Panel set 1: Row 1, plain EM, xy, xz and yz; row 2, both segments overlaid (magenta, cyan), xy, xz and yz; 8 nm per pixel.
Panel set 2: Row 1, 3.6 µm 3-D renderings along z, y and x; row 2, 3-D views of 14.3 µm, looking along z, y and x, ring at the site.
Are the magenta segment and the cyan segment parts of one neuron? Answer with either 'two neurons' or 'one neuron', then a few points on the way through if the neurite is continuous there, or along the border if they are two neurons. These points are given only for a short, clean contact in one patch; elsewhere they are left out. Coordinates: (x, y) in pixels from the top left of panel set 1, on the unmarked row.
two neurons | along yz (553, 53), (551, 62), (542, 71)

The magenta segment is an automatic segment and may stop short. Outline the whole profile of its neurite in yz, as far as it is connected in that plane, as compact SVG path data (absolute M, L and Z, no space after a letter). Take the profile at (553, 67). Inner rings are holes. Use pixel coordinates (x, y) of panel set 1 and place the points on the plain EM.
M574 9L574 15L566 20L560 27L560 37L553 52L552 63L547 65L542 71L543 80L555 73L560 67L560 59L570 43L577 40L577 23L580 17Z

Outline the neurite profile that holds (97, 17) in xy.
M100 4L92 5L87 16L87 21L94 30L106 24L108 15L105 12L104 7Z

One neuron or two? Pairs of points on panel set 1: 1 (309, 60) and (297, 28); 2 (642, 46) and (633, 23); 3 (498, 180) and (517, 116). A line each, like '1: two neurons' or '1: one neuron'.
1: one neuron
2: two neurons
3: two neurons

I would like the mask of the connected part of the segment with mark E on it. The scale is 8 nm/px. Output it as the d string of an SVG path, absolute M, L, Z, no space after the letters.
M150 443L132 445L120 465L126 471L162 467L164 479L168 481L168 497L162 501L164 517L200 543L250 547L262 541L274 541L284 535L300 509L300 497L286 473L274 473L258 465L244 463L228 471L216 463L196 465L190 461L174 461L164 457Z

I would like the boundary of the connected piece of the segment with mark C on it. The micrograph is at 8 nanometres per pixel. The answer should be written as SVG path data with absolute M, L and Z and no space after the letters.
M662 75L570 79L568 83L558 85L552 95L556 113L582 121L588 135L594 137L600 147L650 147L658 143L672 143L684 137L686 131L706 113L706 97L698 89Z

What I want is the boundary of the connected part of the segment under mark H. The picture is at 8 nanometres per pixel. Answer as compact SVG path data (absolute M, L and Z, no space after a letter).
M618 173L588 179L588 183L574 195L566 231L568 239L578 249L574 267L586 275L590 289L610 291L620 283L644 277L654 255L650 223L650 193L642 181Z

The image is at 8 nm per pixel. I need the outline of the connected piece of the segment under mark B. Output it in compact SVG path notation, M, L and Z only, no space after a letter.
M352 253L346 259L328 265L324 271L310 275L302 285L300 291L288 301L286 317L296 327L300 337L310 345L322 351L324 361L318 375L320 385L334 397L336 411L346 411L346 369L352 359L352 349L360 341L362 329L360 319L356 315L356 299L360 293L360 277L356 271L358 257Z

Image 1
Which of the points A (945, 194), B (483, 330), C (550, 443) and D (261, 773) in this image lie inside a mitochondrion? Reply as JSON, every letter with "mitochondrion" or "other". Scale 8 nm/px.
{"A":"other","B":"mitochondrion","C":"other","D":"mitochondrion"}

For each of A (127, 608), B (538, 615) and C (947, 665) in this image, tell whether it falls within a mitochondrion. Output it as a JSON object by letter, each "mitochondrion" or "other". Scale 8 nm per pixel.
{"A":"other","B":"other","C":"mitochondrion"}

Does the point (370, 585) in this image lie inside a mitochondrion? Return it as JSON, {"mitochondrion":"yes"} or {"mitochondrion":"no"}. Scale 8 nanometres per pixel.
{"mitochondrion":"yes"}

☆ ☆ ☆ ☆ ☆

Task
Give again the lines from the line holding "Does the point" through the close of the listing, both included, exactly as written and with nothing else.

Answer below
Does the point (370, 585) in this image lie inside a mitochondrion? Return it as JSON, {"mitochondrion":"yes"} or {"mitochondrion":"no"}. Scale 8 nanometres per pixel.
{"mitochondrion":"yes"}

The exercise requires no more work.